About this exercise
Lines before the one containing "left elbow: (476, 413)" are to be left out; that line and all after it, through the end of the material below, are to be written out exactly.

Record set

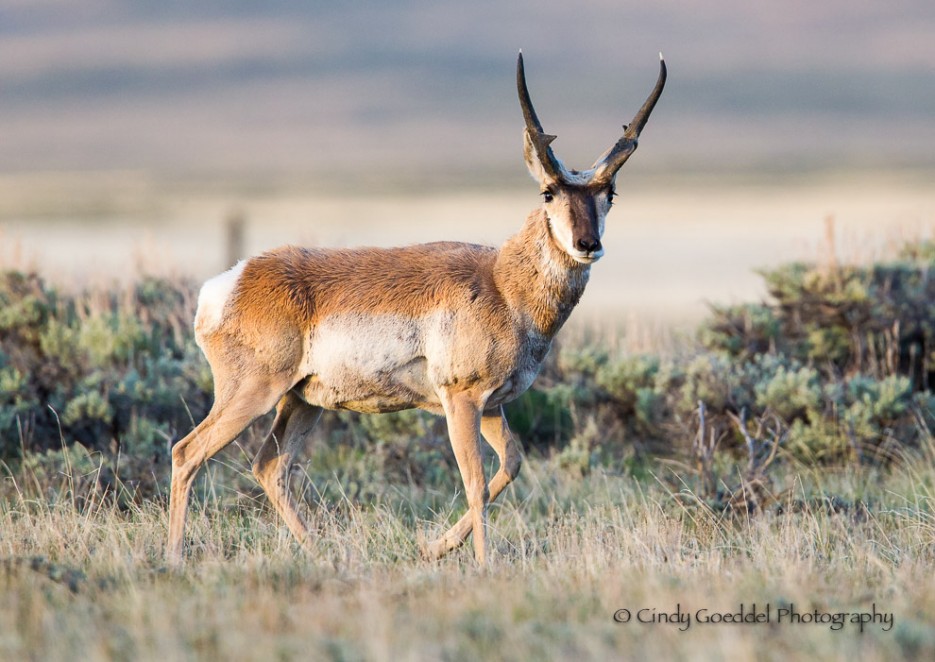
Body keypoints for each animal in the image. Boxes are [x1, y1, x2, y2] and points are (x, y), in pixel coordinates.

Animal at [168, 53, 664, 564]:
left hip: (301, 401)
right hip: (255, 392)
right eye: (548, 192)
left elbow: (511, 463)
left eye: (609, 194)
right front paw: (483, 563)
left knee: (269, 466)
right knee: (188, 452)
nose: (588, 244)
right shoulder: (461, 399)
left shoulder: (491, 405)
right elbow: (476, 482)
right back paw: (175, 556)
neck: (501, 283)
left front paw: (433, 547)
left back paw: (325, 552)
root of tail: (231, 282)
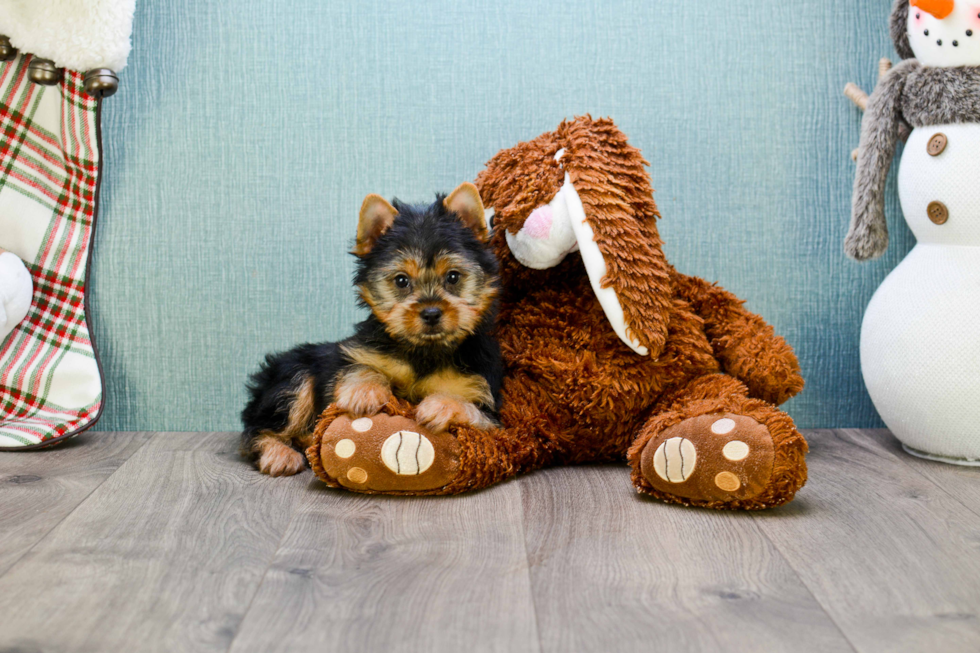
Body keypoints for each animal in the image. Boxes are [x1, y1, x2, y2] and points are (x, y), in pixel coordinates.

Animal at [244, 182, 502, 474]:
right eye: (401, 281)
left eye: (453, 277)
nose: (431, 313)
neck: (422, 350)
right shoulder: (354, 354)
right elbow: (359, 367)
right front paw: (364, 392)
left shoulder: (487, 402)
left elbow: (476, 413)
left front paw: (442, 406)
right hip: (292, 374)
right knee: (260, 425)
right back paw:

Written answer
left elbow: (476, 413)
left front paw: (442, 406)
right hip: (292, 374)
right knee: (260, 425)
right back paw:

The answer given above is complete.